*What you are asked to do*
Among the lines below, copy exactly those from the one with "M6 Right Angle" through the one with "Grayhill, Inc. •", counting both ends.

Stored data entries
————
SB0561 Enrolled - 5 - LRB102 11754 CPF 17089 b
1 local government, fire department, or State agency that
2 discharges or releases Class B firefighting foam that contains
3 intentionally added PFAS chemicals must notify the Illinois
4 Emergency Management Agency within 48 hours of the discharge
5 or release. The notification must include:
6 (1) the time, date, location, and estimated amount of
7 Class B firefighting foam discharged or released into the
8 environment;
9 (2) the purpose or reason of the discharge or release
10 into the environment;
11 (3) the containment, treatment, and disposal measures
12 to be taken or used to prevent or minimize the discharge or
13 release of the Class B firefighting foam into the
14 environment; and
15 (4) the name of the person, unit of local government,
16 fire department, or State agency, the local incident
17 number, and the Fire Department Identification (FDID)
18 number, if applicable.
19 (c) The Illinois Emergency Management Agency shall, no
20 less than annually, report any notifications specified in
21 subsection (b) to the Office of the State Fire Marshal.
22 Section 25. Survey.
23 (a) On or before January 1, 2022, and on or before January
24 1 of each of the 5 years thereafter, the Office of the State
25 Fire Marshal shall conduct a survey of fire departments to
————
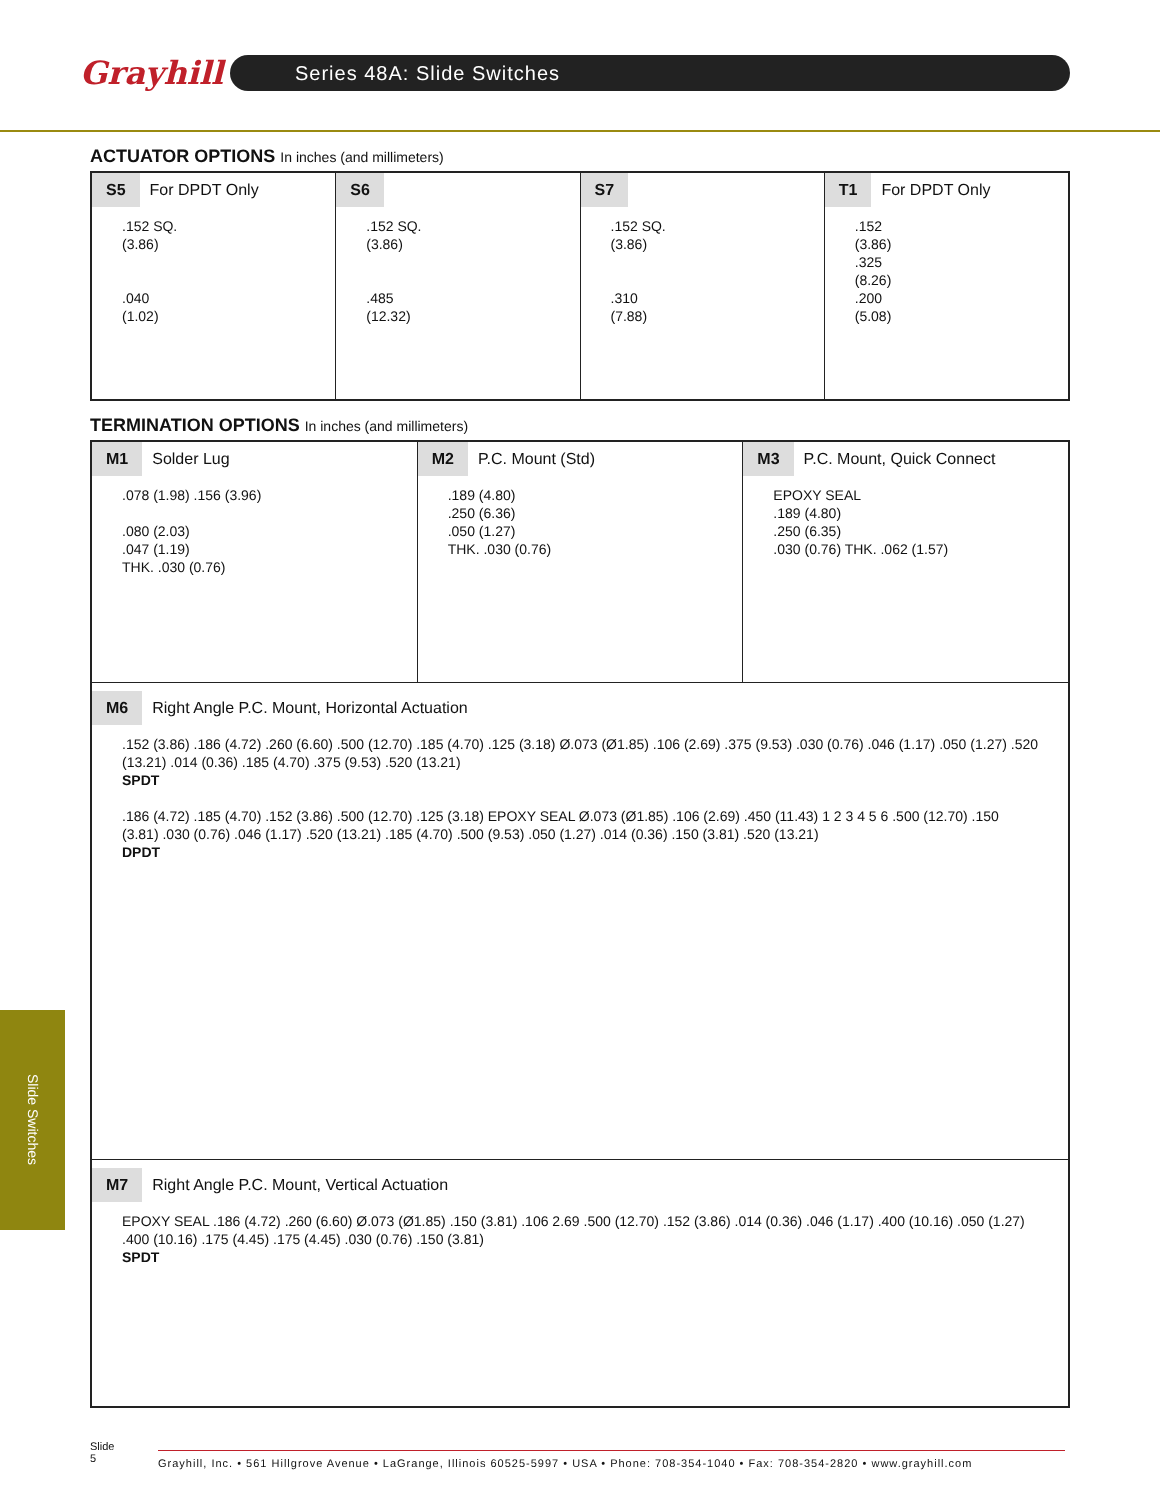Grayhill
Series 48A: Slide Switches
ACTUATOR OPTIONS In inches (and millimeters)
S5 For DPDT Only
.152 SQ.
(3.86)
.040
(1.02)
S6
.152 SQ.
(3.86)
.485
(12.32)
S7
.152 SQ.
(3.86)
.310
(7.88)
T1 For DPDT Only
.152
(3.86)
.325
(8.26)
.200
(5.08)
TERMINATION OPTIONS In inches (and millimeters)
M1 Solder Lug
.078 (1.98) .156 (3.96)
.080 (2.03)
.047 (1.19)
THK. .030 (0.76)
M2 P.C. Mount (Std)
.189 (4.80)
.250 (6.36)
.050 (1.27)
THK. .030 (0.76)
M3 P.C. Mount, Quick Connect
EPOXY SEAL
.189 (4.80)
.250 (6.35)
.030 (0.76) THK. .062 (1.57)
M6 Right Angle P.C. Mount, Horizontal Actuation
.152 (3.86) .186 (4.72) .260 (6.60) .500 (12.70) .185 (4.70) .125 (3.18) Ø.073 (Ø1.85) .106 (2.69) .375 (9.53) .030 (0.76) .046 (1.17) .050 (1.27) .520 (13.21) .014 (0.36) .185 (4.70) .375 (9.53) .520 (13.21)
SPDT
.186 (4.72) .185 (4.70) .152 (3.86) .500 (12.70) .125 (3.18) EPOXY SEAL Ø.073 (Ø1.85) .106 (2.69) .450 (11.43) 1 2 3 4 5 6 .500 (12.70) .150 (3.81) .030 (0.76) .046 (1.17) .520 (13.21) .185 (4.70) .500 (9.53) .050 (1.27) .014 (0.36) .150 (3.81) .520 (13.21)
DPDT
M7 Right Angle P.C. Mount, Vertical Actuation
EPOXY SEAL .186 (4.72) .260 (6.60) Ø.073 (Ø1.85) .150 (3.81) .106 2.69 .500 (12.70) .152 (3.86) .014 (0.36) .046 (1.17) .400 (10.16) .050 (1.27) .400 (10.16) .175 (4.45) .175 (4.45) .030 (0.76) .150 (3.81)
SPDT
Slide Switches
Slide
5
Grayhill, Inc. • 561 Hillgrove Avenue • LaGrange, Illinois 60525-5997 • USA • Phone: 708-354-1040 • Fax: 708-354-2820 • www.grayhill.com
————
*Finished task*
M6 Right Angle P.C. Mount, Horizontal Actuation
.152 (3.86) .186 (4.72) .260 (6.60) .500 (12.70) .185 (4.70) .125 (3.18) Ø.073 (Ø1.85) .106 (2.69) .375 (9.53) .030 (0.76) .046 (1.17) .050 (1.27) .520 (13.21) .014 (0.36) .185 (4.70) .375 (9.53) .520 (13.21)
SPDT
.186 (4.72) .185 (4.70) .152 (3.86) .500 (12.70) .125 (3.18) EPOXY SEAL Ø.073 (Ø1.85) .106 (2.69) .450 (11.43) 1 2 3 4 5 6 .500 (12.70) .150 (3.81) .030 (0.76) .046 (1.17) .520 (13.21) .185 (4.70) .500 (9.53) .050 (1.27) .014 (0.36) .150 (3.81) .520 (13.21)
DPDT
M7 Right Angle P.C. Mount, Vertical Actuation
EPOXY SEAL .186 (4.72) .260 (6.60) Ø.073 (Ø1.85) .150 (3.81) .106 2.69 .500 (12.70) .152 (3.86) .014 (0.36) .046 (1.17) .400 (10.16) .050 (1.27) .400 (10.16) .175 (4.45) .175 (4.45) .030 (0.76) .150 (3.81)
SPDT
Slide Switches
Slide
5
Grayhill, Inc. • 561 Hillgrove Avenue • LaGrange, Illinois 60525-5997 • USA • Phone: 708-354-1040 • Fax: 708-354-2820 • www.grayhill.com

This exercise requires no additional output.